» What you need to do
A verbatim copy is needed of the lines below from the one containing "bungkil kedelai, dan" up to and including the one containing "Editorial Nuevo Almadén", excluding pictures.

START Given entries

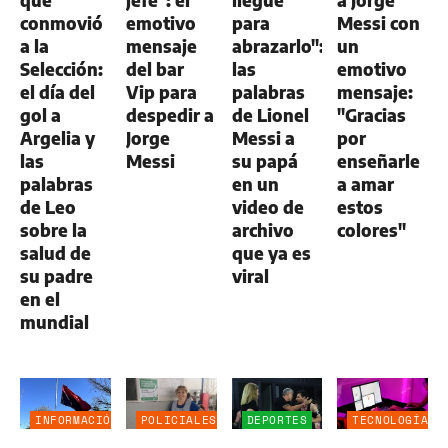
conmovió
emotivo
para
Messi con
a la
mensaje
abrazarlo":
un
Selección:
del bar
las
emotivo
el día del
Vip para
palabras
mensaje:
gol a
despedir a
de Lionel
"Gracias
Argelia y
Jorge
Messi a
por
las
Messi
su papá
enseñarle
palabras
en un
a amar
de Leo
video de
estos
sobre la
archivo
colores"
salud de
que ya es
su padre
viral
en el
mundial
INFORMACIÓN
POLICIALES
DEPORTES
TECNOLOGÍA
GENERAL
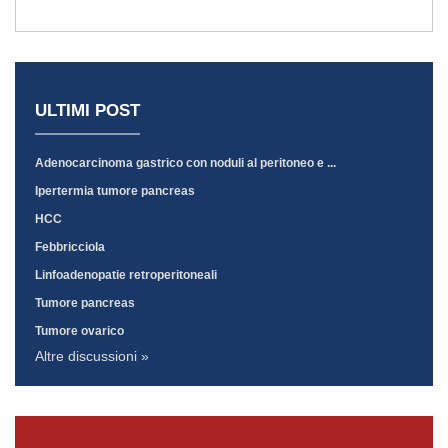
ULTIMI POST
Adenocarcinoma gastrico con noduli al peritoneo e ...
Ipertermia tumore pancreas
HCC
Febbricciola
Linfoadenopatie retroperitoneali
Tumore pancreas
Tumore ovarico
Altre discussioni »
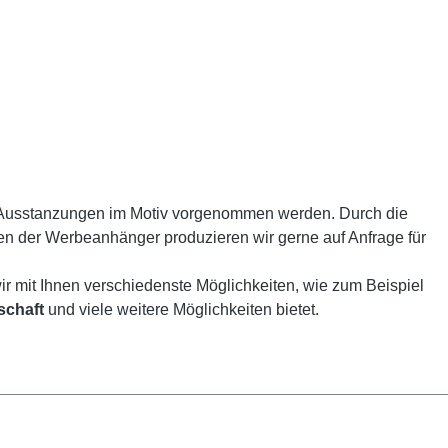
 Ausstanzungen im Motiv vorgenommen werden. Durch die
men der Werbeanhänger produzieren wir gerne auf Anfrage für
r mit Ihnen verschiedenste Möglichkeiten, wie zum Beispiel
schaft
und viele weitere Möglichkeiten bietet.
Text vergrößern
Hochkontrastmodus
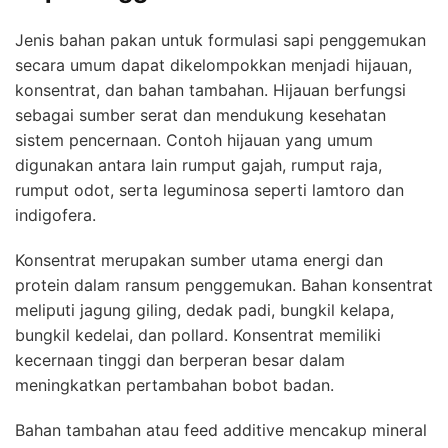
Jenis bahan pakan untuk formulasi sapi penggemukan
secara umum dapat dikelompokkan menjadi hijauan,
konsentrat, dan bahan tambahan. Hijauan berfungsi
sebagai sumber serat dan mendukung kesehatan
sistem pencernaan. Contoh hijauan yang umum
digunakan antara lain rumput gajah, rumput raja,
rumput odot, serta leguminosa seperti lamtoro dan
indigofera.
Konsentrat merupakan sumber utama energi dan
protein dalam ransum penggemukan. Bahan konsentrat
meliputi jagung giling, dedak padi, bungkil kelapa,
bungkil kedelai, dan pollard. Konsentrat memiliki
kecernaan tinggi dan berperan besar dalam
meningkatkan pertambahan bobot badan.
Bahan tambahan atau feed additive mencakup mineral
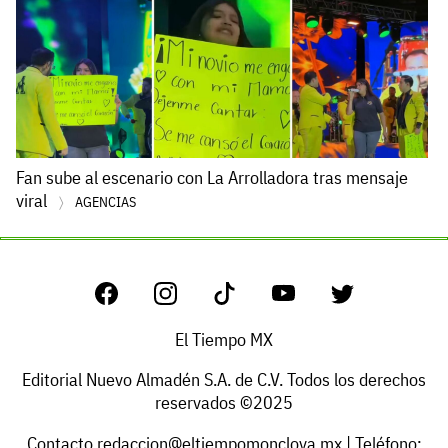
Fan sube al escenario con La Arrolladora tras mensaje
viral
AGENCIAS
El Tiempo MX
Editorial Nuevo Almadén S.A. de C.V. Todos los derechos
reservados ©2025
Contacto
redaccion@eltiempomonclova.mx
| Teléfono:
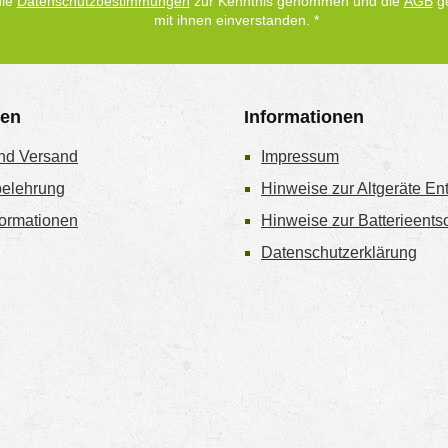
die
Datenschutzbestimmungen
zur Kenntnis genommen und die
AGB
ge
mit ihnen einverstanden.
*
gen
Informationen
nd Versand
Impressum
belehrung
Hinweise zur Altgeräte En
ormationen
Hinweise zur Batterieent
Datenschutzerklärung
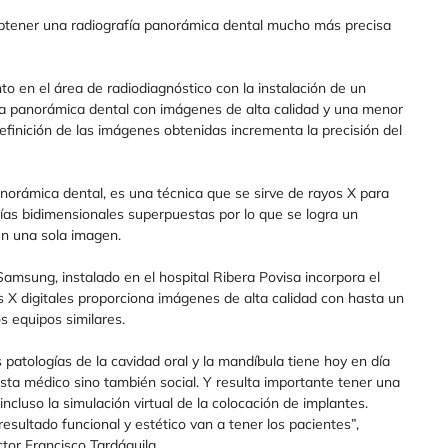
obtener una radiografía panorámica dental mucho más precisa
o en el área de radiodiagnóstico con la instalación de un
a panorámica dental con imágenes de alta calidad y una menor
definición de las imágenes obtenidas incrementa la precisión del
norámica dental, es una técnica que se sirve de rayos X para
ías bidimensionales superpuestas por lo que se logra un
 en una sola imagen.
msung, instalado en el hospital Ribera Povisa incorpora el
X digitales proporciona imágenes de alta calidad con hasta un
 equipos similares.
 patologías de la cavidad oral y la mandíbula tiene hoy en día
ta médico sino también social. Y resulta importante tener una
ncluso la simulación virtual de la colocación de implantes.
sultado funcional y estético van a tener los pacientes”,
ctor Francisco Tardáguila.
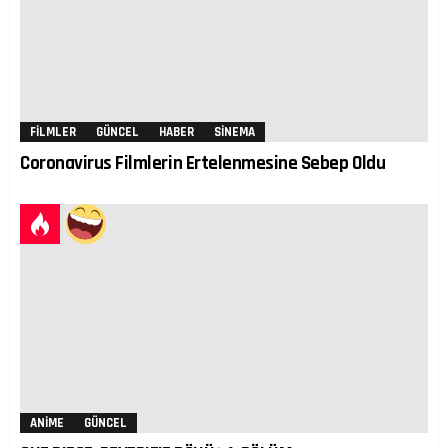
FILMLER
GÜNCEL
HABER
SINEMA
Coronavirus Filmlerin Ertelenmesine Sebep Oldu
ANIME
GÜNCEL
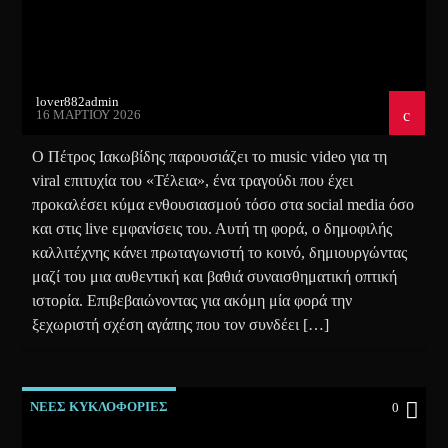
lover882admin
16 ΜΑΡΤΊΟΥ 2026
Ο Πέτρος Ιακωβίδης παρουσιάζει το music video για τη
viral επιτυχία του «Τέλεια», ένα τραγούδι που έχει
προκαλέσει κύμα ενθουσιασμού τόσο στα social media όσο
και στις live εμφανίσεις του. Αυτή τη φορά, ο δημοφιλής
καλλιτέχνης κάνει πρωταγωνιστή το κοινό, δημιουργώντας
μαζί του μια αυθεντική και βαθιά συναισθηματική οπτική
ιστορία. Επιβεβαιώνοντας για ακόμη μία φορά την
ξεχωριστή σχέση αγάπης που τον συνδέει […]
ΝΕΕΣ ΚΥΚΛΟΦΟΡΙΕΣ
0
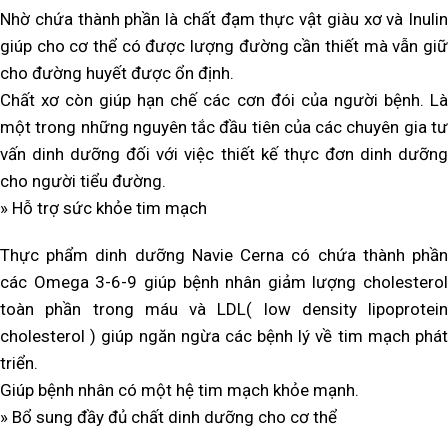
Nhờ chứa thành phần là chất đạm thực vật giàu xơ và Inulin
giúp cho cơ thể có được lượng đường cần thiết mà vẫn giữ
cho đường huyết được ổn định.
Chất xơ còn giúp hạn chế các cơn đói của người bệnh. Là
một trong những nguyên tắc đầu tiên của các chuyên gia tư
vấn dinh dưỡng đối với việc thiết kế thực đơn dinh dưỡng
cho người tiểu đường.
» Hỗ trợ sức khỏe tim mạch
Thực phẩm dinh dưỡng Navie Cerna có chứa thành phần
các Omega 3-6-9 giúp bệnh nhân giảm lượng cholesterol
toàn phần trong máu và LDL( low density lipoprotein
cholesterol ) giúp ngăn ngừa các bệnh lý về tim mạch phát
triển.
Giúp bệnh nhân có một hệ tim mạch khỏe mạnh.
» Bổ sung đầy đủ chất dinh dưỡng cho cơ thể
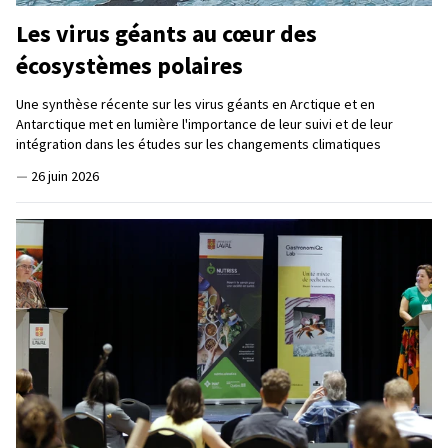
Les virus géants au cœur des
écosystèmes polaires
Une synthèse récente sur les virus géants en Arctique et en
Antarctique met en lumière l'importance de leur suivi et de leur
intégration dans les études sur les changements climatiques
—
26 juin 2026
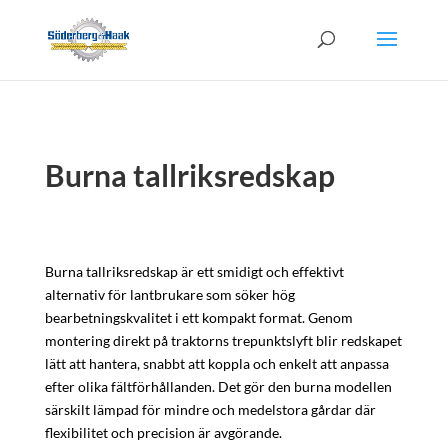
Burna tallriksredskap
Burna tallriksredskap är ett smidigt och effektivt
alternativ för lantbrukare som söker hög
bearbetningskvalitet i ett kompakt format. Genom
montering direkt på traktorns trepunktslyft blir redskapet
lätt att hantera, snabbt att koppla och enkelt att anpassa
efter olika fältförhållanden. Det gör den burna modellen
särskilt lämpad för mindre och medelstora gårdar där
flexibilitet och precision är avgörande.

END Given entries

» Response box
bungkil kedelai, dan pollard. Konsentrat memiliki
kecernaan tinggi dan berperan besar dalam
meningkatkan pertambahan bobot badan.
Bahan tambahan atau feed additive mencakup mineral
Fan sube al escenario con La Arrolladora tras mensaje
viral
AGENCIAS
El Tiempo MX
Editorial Nuevo Almadén S.A. de C.V. Todos los derechos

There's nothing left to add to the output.